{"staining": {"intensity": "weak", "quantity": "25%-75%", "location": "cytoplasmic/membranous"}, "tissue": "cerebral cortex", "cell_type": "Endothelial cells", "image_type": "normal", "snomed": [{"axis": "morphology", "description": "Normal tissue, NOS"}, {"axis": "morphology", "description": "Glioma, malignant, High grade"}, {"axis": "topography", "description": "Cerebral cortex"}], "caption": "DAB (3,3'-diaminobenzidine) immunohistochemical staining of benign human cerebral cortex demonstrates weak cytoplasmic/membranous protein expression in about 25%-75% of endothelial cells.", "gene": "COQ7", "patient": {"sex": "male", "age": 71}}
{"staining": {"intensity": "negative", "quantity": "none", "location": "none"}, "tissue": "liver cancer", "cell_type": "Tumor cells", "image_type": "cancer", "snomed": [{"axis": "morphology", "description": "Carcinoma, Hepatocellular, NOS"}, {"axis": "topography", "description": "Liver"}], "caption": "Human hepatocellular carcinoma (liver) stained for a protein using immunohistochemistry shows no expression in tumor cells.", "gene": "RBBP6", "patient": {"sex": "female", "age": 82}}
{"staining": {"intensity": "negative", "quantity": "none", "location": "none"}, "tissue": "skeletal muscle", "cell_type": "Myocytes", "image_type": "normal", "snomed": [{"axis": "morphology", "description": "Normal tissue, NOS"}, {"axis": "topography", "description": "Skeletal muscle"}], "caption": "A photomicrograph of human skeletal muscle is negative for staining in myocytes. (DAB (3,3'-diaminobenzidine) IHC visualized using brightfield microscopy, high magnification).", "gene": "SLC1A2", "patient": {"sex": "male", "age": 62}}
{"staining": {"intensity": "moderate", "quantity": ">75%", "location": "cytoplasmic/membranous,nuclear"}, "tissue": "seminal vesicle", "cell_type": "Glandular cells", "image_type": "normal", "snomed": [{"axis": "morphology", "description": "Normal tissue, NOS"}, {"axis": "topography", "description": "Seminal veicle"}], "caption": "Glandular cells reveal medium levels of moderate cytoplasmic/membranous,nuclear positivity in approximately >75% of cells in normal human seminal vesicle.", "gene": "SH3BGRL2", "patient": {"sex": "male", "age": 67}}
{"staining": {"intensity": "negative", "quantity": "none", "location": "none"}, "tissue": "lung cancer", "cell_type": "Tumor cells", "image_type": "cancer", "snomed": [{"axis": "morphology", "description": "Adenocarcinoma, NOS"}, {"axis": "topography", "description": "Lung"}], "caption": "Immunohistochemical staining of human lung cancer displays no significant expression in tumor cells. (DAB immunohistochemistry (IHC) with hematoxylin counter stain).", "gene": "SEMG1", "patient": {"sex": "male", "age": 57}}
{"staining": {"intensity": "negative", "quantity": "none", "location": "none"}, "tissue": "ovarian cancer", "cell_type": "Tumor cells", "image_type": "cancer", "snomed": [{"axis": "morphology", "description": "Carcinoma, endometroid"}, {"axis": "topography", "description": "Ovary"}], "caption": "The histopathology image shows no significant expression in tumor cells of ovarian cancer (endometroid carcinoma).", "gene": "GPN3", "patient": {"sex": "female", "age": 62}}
* * * * * * * * *
What this task involves: Copy out each line of the data that includes the string "shows".

Reply:
{"staining": {"intensity": "negative", "quantity": "none", "location": "none"}, "tissue": "liver cancer", "cell_type": "Tumor cells", "image_type": "cancer", "snomed": [{"axis": "morphology", "description": "Carcinoma, Hepatocellular, NOS"}, {"axis": "topography", "description": "Liver"}], "caption": "Human hepatocellular carcinoma (liver) stained for a protein using immunohistochemistry shows no expression in tumor cells.", "gene": "RBBP6", "patient": {"sex": "female", "age": 82}}
{"staining": {"intensity": "negative", "quantity": "none", "location": "none"}, "tissue": "ovarian cancer", "cell_type": "Tumor cells", "image_type": "cancer", "snomed": [{"axis": "morphology", "description": "Carcinoma, endometroid"}, {"axis": "topography", "description": "Ovary"}], "caption": "The histopathology image shows no significant expression in tumor cells of ovarian cancer (endometroid carcinoma).", "gene": "GPN3", "patient": {"sex": "female", "age": 62}}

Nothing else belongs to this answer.